History

United States
- Name: USS Pipit
- Namesake: Pipit
- Builder: Martinolich Shipyard, Tacoma, Washington
- Launched: 1936, as MV Spartan
- Acquired: 18 October 1940
- Commissioned: 28 March 1941, as USS Pipit (AMc-1)
- Decommissioned: 6 October 1944
- Stricken: 22 December 1944
- Fate: Returned to owner

General characteristics
- Class & type: Pipit-class coastal minesweeper
- Displacement: 210 long tons (213 t)
- Length: 83 ft 11 in (25.58 m)
- Beam: 22 ft 6 in (6.86 m)
- Propulsion: Diesel engine, one shaft
- Speed: 10 knots (19 km/h; 12 mph)
- Armament: 2 × .30 cal (7.62 mm) machine guns

= USS Pipit (AMc-1) =

Minesweeper of the United States Navy

USS Pipit (AMc-1) was a coastal minesweeper acquired by the United States Navy for use in World War II. Her task was to clear minefields in coastal waterways.

Pipit was built as M/V Spartan in 1936 by Martinolich Shipyard, Tacoma, Washington; acquired by the U.S. Navy at San Diego, California, on 18 October 1940, by purchase from Mr. Anton Sumic; conversion by Wilmington Boat Works, San Pedro, California, and completed on 22 March 1941; and placed in service on 28 March 1941.

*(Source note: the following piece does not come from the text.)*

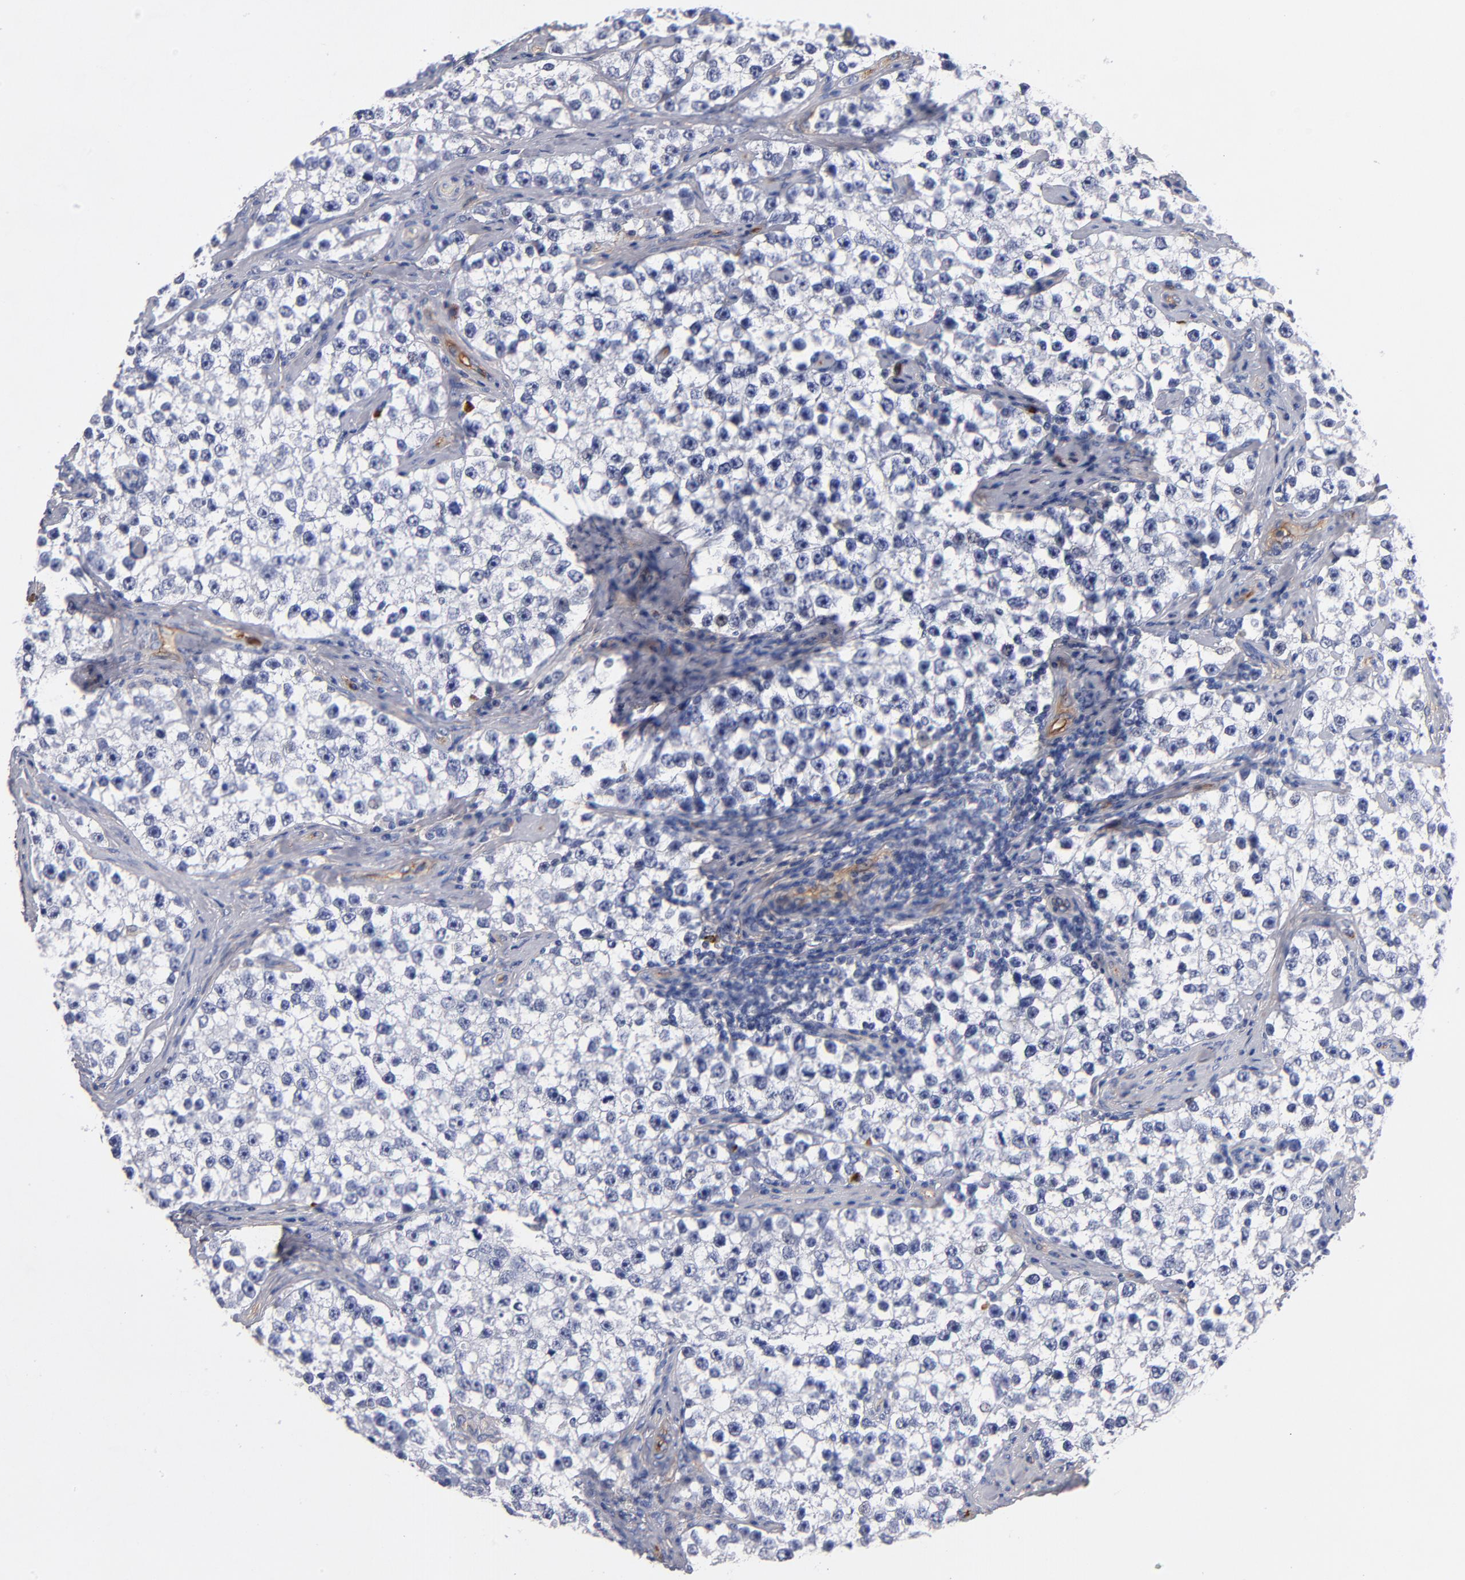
{"staining": {"intensity": "negative", "quantity": "none", "location": "none"}, "tissue": "testis cancer", "cell_type": "Tumor cells", "image_type": "cancer", "snomed": [{"axis": "morphology", "description": "Seminoma, NOS"}, {"axis": "topography", "description": "Testis"}], "caption": "Immunohistochemical staining of human testis cancer (seminoma) displays no significant staining in tumor cells.", "gene": "PLSCR4", "patient": {"sex": "male", "age": 32}}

== World War II East Coast operations ==
Assigned to the 15th Naval District, Pipit departed San Diego, California, 10 May 1941. She arrived and reported for duty in the Panama Canal Zone on 22 May 1941. From then until August 1944, Pipit performed coastal minesweeping duties for the Panamanian Sea Frontier.

== Decommissioning ==
Following departure from Balboa, Panama, Pipit arrived at San Diego, California, on 26 August 1944. Placed out of service on 6 October 1944, she was struck from the Navy List on 22 December 1944 and returned to her owner by the War Shipping Administration.